Friday, 11 April 2008

Fancy a smartboard for $50?

Interactive whiteboards ("Smartboard" is a trade name) are popular, but also pricey. Watch this to find out how to make one for $50—notionally £25, but I'm sure more than that in practice. 80% of the functionality for around 1% of the price, the inventor claims. (Laptop and projector not included.)

And go to the link in the header of this post for more of Johnny Lee's inventions, including a steadycam mount for $14 (£7)

Education is often hijacked by suppliers who foist "must-have" electronic gizmos on us (like interactive whiteboard) soaking up resources which could be spent better on much less glamorous items, like books (heard of them?) It's a delight to find the spirit of improvisation is not dead, and that even an under-funded community project can have the latest stuff.

Wednesday, 12 March 2008

A couple of links for Basic Skills teachers

A correspondent who teaches ESOL in Minnesota strongly recommends this linked paper (you can download it, but it is big).

And as testimony to the site's usefulness, the "related links" feature takes you to The Impact of "Skills for Life" on Adult Basic Skills in England: How Should We Interpret Trends in Participation and Achievement? You can't get that directly from the site, but even the abstract is interesting.

ERIC is back!

I may be late getting this news, but ERIC is back.
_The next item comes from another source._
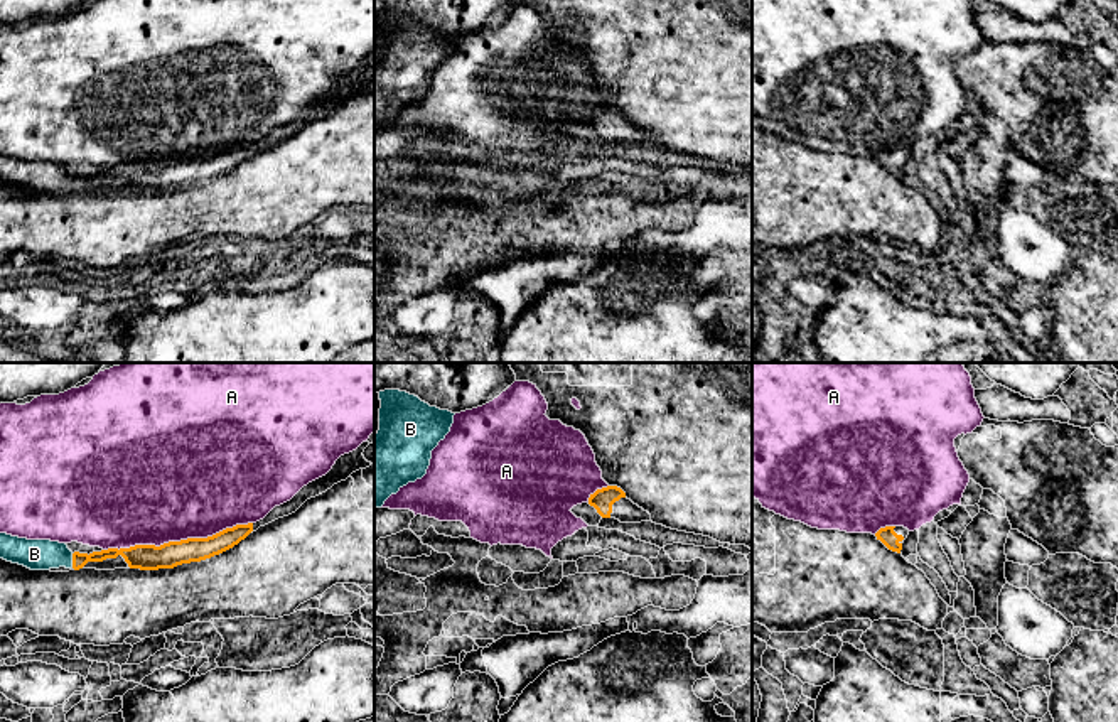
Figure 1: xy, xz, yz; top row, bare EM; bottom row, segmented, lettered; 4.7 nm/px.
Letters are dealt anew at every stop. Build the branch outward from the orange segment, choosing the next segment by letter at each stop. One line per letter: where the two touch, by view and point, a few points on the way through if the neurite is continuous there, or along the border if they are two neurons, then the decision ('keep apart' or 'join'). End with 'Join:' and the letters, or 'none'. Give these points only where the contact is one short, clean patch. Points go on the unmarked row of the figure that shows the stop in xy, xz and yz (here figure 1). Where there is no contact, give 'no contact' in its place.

Who he? Educational Resources Information Center is the largest largely open-access database of educational research in the world, courtesy of the US Department of Education. A few years ago they pulled the plug on the funding. A couple of sites struggled on, providing access to the database but not adding anything to it, but now it appears to be back in rude health, with over 3200 new resources added in the past month, and new search facilities.

Note that it can't always provide the full-text resources for free, but sometimes it can, and the ERIC "digests" provide superb overviews of selected topics. Bookmark it!

Sunday, 2 March 2008

An aside


This may not be about threshold concepts, but if you want a masterclass in how to give an entertaining lecture, as well as some really thought-provoking ideas, then there is no better way to spend twenty minutes.

Question! If you are not teaching in the "arts", what does Ken have to say to your practice?

Sunday, 24 February 2008

Did you watch "Lewis" this evening?

As befits the topic, the obvious link tells you nothing!

But did you spot the threshold concept? [Yes, "how sad can you get?" notwithstanding..] The Haydn Gwynne character, maths lecturer, sets a probability problem for her class early in the story. It is about darts, and the odds of player A or player B getting to zero first...

Part of the information she supplies concerns the previous form of both players. I think that is totally irrelevant. The probabilities of the present situation are quite independent of previous success; this is counter-intuitive, hence troublesome knowledge, and possibly a threshold concept.

But is this the case? The probability of success on the basis of previous form is (presumably) a measure of skill, since darts is not a random game...

I have no idea of the answer, of course. I don't even know if there is one.

Wednesday, 20 February 2008

Study Day Evaluations

Here are the basic evaluations of the first three Study Days, in chart form.*

If;

  • you would like the original data to work on, or
  • you have additional comments to make (existing write-in comments have been noted)
--please comment on this blog.

Thanks

For geeks only:

*It's an Adobe Flash file, which is by far the most compact way of making PowerPoint available on the web. You sacrifice some of the animation and interactivity, but it is small and just one file. You can't export as Flash from Powerpoint, of course. However, just download (completely free--not even any ads) OpenOffice from http://www.openoffice.org/ I say "just" download--it will take a while because OpenOffice is a serious competitor to Microsoft Office, on all fronts. It is fully compatible with MS Office in all but a few esoteric respects (like custom animations), but improves on it in various ways;
  • it is FREE
  • it can save directly to Acrobat (.pdf) files
  • and if appropriate to Flash...
I'm a fan, obviously; but not merely because of the above. For those of you teaching introductory ICT; why are you teaching MS Office? I know it is installed on all the college machines, but there is nothing to stop them installing OpenOffice alongside it. It is FREE, after all. And it is not flaky; it is the non-commercial version of Sun Microsystems office suite, StarOffice, which is the standard package for the German government... And you could legally and legitimately give it to your learners on a CD; saving them at least £120 (you might have to charge them 20p for the disc, of course).

Come to think of it, why Windows? OpenOffice is originally a Linux package...

Monday, 11 February 2008

Are fractions really threshold concepts?

The linked story concerns a maths professor who thinks that fractions can and should be abandoned (along with long division and some other topics) in early maths learning. They might be re-introduced after calculus, he believes.

I have argued that learning basic arithmetic consists of a series of obligatory threshold concepts, but I stopped at division. Fractions usually come next in the traditional school curriculum, and they too are regarded as a threshold concept; this mathematician obviously thinks they are not. Discuss.